Transportation Secretary Pete Buttigieg addressed the fact that Republican Speaker Mike Johnson recently wrote a praising forward to a recently-released book written by a homophobic conspiracy theorist in which Buttigieg is repeatedly demeaned.


The book in question, The Revivalist Manifesto, was written by Scott McKay, a conservative Louisiana blogger who promotes the Pizzagate conspiracy theory.


Essentially the progenitor of the Qanon movement, Pizzagate is a debunked conspiracy theory which emerged in 2016 alleging that Democratic politicians were part of a child trafficking cabal based out of a Washington, D.C. pizzeria.


In his book, McKay repeatedly takes shots at Buttigieg, declaring that he is a “rather queer choice for Transportation Secretary. Not just because he’s a member of the LGBTQ community, and obnoxiously so.”


Pete Buttigieg is openly gay, married, and the father of two children.


McKay also characterizes Buttigieg’s 2020 presidential campaign in bigoted terms by saying he “ran on the fact that he is openly, and obnoxiously, gay—the central precept of his campaign being that Christians objecting to his lifestyle were bad at religion while he is not.”


The book’s foreword, written by the homophobic Republican Speaker Mike Johnson, praises it and the author: “Scott McKay presents a valuable and timely contribution with The Revivalist Manifesto because he has managed here to articulate well what millions of conscientious, freedom-loving Americans are sensing.”


“Where do you even start with this, right?” Buttigieg said when asked for his reaction, “It’s 2023… and we’re still talking about people this way?

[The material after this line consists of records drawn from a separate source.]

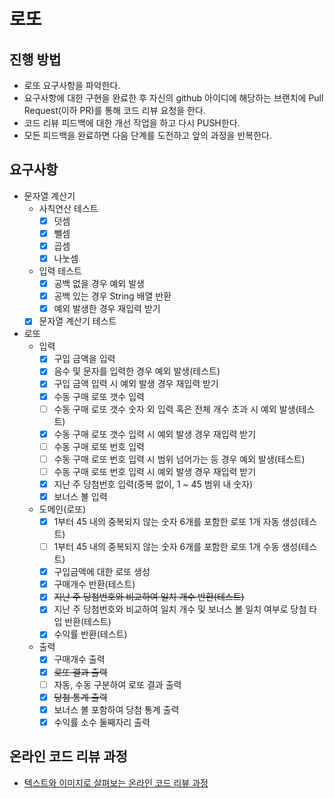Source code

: # 로또
## 진행 방법
* 로또 요구사항을 파악한다.
* 요구사항에 대한 구현을 완료한 후 자신의 github 아이디에 해당하는 브랜치에 Pull Request(이하 PR)를 통해 코드 리뷰 요청을 한다.
* 코드 리뷰 피드백에 대한 개선 작업을 하고 다시 PUSH한다.
* 모든 피드백을 완료하면 다음 단계를 도전하고 앞의 과정을 반복한다.

## 요구사항
- 문자열 계산기
    - 사칙연산 테스트
        - [x] 덧셈
        - [x] 뺄셈
        - [x] 곱셈
        - [x] 나눗셈
    - 입력 테스트
        - [x] 공백 없을 경우 예외 발생
        - [x] 공백 있는 경우 String 배열 반환
        - [x] 예외 발생한 경우 재입력 받기
    - [x] 문자열 계산기 테스트
- 로또
    - 입력
        - [x] 구입 금액을 입력
        - [x] 음수 및 문자를 입력한 경우 예외 발생(테스트)
        - [x] 구입 금액 입력 시 예외 발생 경우 재입력 받기
        - [x] 수동 구매 로또 갯수 입력
        - [ ] 수동 구매 로또 갯수 숫자 외 입력 혹은 전체 개수 초과 시 예외 발생(테스트)
        - [x] 수동 구매 로또 갯수 입력 시 예외 발생 경우 재입력 받기
        - [ ] 수동 구매 로또 번호 입력
        - [ ] 수동 구매 로또 번호 입력 시 범위 넘어가는 등 경우 예외 발생(테스트)
        - [ ] 수동 구매 로또 번호 입력 시 예외 발생 경우 재입력 받기
        - [x] 지난 주 당첨번호 입력(중복 없이, 1 ~ 45 범위 내 숫자)
        - [x] 보너스 볼 입력
    - 도메인(로또)
        - [x] 1부터 45 내의 중복되지 않는 숫자 6개를 포함한 로또 1개 자동 생성(테스트)
        - [ ] 1부터 45 내의 중복되지 않는 숫자 6개를 포함한 로또 1개 수동 생성(테스트)
        - [x] 구입금액에 대한 로또 생성
        - [x] 구매개수 반환(테스트)
        - [x] ~~지난 주 당첨번호와 비교하여 일치 개수 반환(테스트)~~
        - [x] 지난 주 당첨번호와 비교하여 일치 개수 및 보너스 볼 일치 여부로 당첨 타입 반환(테스트)
        - [x] 수익률 반환(테스트)
    - 출력
        - [x] 구매개수 출력
        - [x] ~~로또 결과 출력~~
        - [ ] 자동, 수동 구분하여 로또 결과 출력
        - [x] ~~당첨 통계 출력~~
        - [x] 보너스 볼 포함하여 당첨 통계 출력
        - [x] 수익률 소수 둘째자리 출력

## 온라인 코드 리뷰 과정
* [텍스트와 이미지로 살펴보는 온라인 코드 리뷰 과정](https://github.com/next-step/nextstep-docs/tree/master/codereview)
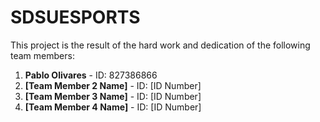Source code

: # SDSUESPORTS

This project is the result of the hard work and dedication of the following team members:
1. **Pablo Olivares** - ID: 827386866
2. **[Team Member 2 Name]** - ID: [ID Number]
3. **[Team Member 3 Name]** - ID: [ID Number]
4. **[Team Member 4 Name]** - ID: [ID Number]
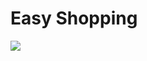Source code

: <h1>Easy Shopping</h1>
<img src="https://github.com/PerceusHudson/easy-shopping/blob/main/easy.JPG">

Based on who they are and who they love? America, most of America, at least, has moved on from this kind of thing.”


He added that McKay’s criticisms of Buttigieg and others lacked substance: “All kinds of things that mostly seem to come back to an obsession with identity, with either who you’re married to or what your race is, and very little, certainly very little of use about how to make this country a better place.”